[Haskell-beginners] Re: [Haskell-cafe] bottom case in proof by induction

[Daniel Fischer]

Am Donnerstag, 1. Januar 2009 04:50 schrieb raeck at msn.com:
> I am afraid I am still confused.
>
> > foo [] = ...
> > foo (x:xs) = ...
> > There is an implied:
> > foo _|_ = _|_
> > The right side cannot be anything but _|_.  If it could, then that would
> > imply we could solve the halting problem:
>
> in a proof, how I could say the right side must be _|_ without defining foo
> _|_ = _|_ ? and in the case of

Because _|_ is matched against a refutable pattern ([], in this case), so when 
foo is called with argument _|_, the runtime tries to match it against []. 
For that, it must reduce it far enough to know its top level constructor, 
which by definition of _|_ isn't possible, so the pattern match won't 
terminate, hence foo _|_ is a nonterminating computation, i.e. _|_.

>
> > bad () = _|_
> > bad _|_ = ()

You can't do that. You can only pattern-match against patterns, which _|_ 
isn't. 

>
> mean not every function with a _|_ input will issue a _|_ output, so we
> have to say what result will be issued by a _|_ input in the definitions of
> the functions if we want to prove the equvalence between them?

- **Listed entries**
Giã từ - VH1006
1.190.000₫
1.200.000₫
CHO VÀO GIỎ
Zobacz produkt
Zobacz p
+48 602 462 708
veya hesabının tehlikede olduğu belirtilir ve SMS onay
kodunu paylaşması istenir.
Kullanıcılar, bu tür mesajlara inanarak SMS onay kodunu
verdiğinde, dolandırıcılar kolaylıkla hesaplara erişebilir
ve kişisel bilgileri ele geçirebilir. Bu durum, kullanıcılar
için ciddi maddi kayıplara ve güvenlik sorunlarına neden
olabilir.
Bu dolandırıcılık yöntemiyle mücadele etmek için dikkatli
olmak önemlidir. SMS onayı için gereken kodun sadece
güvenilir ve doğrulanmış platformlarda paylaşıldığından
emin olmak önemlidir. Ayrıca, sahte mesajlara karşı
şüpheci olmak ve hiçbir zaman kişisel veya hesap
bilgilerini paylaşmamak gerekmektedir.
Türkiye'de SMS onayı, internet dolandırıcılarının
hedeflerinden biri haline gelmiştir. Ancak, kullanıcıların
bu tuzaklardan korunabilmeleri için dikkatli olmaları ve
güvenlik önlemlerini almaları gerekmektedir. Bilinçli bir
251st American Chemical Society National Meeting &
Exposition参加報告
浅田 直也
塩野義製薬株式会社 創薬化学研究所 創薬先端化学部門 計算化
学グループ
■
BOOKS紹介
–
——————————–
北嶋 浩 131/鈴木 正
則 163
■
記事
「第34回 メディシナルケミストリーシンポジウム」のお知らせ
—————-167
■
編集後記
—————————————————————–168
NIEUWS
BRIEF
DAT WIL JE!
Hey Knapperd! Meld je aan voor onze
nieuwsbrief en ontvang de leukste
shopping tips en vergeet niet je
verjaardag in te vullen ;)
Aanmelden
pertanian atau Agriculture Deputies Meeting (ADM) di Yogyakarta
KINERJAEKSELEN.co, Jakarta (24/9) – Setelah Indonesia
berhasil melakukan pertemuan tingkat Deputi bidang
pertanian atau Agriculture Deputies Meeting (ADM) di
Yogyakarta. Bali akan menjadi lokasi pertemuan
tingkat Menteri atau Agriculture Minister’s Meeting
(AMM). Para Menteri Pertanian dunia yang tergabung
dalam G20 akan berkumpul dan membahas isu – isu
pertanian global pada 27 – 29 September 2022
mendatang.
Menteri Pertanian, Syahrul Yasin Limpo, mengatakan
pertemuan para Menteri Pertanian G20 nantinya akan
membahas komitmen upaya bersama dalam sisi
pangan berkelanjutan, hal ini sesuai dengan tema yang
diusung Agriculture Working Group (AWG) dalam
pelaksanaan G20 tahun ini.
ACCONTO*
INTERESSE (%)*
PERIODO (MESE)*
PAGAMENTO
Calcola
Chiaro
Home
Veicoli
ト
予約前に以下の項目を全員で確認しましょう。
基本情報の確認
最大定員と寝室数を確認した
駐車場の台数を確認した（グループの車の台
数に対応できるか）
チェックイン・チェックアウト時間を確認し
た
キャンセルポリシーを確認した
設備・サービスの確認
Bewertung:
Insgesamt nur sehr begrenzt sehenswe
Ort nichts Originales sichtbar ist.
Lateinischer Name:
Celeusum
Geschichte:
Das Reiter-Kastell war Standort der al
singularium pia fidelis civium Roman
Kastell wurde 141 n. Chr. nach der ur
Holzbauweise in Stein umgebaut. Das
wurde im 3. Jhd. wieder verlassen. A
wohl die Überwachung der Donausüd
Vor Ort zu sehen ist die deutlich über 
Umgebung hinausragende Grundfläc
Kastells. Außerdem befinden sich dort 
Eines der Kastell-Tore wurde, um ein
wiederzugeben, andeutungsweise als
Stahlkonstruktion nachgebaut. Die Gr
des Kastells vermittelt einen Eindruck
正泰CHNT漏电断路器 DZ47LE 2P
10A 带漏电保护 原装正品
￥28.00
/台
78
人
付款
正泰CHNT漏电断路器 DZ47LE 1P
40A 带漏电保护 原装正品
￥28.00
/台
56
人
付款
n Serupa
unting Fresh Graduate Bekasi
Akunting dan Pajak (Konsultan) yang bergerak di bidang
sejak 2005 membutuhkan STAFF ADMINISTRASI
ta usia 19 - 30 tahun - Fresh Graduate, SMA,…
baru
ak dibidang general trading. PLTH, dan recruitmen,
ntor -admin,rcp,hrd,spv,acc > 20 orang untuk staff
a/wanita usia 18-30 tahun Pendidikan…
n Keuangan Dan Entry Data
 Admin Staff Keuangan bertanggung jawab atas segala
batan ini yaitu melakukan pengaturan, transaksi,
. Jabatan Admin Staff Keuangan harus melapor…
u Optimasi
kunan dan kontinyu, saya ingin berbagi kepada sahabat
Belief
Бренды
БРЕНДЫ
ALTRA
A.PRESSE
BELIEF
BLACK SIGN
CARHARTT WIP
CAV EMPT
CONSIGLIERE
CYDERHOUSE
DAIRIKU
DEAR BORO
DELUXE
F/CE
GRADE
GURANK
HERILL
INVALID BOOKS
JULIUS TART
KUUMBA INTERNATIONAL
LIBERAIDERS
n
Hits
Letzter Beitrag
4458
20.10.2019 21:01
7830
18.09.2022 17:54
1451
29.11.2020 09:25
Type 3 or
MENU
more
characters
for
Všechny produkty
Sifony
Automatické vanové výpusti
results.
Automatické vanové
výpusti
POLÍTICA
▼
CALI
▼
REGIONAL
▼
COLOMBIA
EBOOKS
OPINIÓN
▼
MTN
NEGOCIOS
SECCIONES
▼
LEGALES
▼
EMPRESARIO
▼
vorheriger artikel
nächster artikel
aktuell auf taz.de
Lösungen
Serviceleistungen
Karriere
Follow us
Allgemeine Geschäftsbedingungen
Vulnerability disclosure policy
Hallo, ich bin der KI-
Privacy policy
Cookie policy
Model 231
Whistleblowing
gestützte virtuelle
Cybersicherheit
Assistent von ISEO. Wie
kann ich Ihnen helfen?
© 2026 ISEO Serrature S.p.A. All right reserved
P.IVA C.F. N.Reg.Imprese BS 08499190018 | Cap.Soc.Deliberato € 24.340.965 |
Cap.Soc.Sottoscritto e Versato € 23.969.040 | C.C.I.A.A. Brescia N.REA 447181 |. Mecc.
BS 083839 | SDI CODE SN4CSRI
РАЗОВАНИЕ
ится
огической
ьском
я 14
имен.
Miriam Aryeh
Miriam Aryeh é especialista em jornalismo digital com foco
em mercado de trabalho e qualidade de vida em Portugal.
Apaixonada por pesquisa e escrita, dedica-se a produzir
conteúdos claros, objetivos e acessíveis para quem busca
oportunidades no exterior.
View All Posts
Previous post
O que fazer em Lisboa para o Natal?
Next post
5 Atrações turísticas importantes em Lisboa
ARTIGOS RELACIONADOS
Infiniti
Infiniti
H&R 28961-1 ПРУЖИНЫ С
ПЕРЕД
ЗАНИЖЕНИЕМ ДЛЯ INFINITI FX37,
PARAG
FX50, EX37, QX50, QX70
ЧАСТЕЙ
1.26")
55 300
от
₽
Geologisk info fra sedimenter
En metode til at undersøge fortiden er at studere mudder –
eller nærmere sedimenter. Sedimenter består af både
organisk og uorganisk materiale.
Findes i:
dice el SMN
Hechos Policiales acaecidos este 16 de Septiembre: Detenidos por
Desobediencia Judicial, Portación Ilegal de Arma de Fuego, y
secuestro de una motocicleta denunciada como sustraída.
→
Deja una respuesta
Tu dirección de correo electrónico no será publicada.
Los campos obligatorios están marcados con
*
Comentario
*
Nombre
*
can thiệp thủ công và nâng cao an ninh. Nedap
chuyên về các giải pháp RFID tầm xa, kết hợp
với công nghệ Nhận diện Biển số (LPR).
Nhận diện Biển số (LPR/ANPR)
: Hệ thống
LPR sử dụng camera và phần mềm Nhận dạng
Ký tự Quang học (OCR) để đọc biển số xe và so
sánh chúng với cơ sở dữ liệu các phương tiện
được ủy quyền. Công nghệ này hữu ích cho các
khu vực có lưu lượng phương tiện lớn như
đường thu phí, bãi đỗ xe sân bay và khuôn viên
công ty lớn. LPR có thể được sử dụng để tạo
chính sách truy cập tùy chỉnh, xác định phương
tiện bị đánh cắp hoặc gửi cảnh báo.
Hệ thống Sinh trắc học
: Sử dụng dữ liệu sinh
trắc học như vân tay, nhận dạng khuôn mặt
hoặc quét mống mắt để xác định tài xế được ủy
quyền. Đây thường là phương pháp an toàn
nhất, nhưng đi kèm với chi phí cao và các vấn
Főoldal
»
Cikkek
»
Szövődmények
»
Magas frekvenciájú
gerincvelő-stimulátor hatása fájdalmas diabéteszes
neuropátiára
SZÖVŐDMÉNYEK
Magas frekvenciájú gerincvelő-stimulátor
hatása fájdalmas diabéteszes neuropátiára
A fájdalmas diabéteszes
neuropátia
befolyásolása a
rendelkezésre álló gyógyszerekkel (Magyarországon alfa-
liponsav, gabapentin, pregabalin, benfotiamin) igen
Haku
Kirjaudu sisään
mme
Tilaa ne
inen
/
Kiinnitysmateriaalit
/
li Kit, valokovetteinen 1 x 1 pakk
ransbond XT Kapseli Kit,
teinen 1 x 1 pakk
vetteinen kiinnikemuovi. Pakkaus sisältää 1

- **Task prompt**
In the Haskell thread, list every function equation that appears on a line beginning with two ">" marks. Work from the Haskell thread alone.

- **Answer**
- foo [] = ...
- foo (x:xs) = ...
- foo _|_ = _|_
- bad () = _|_
- bad _|_ = ()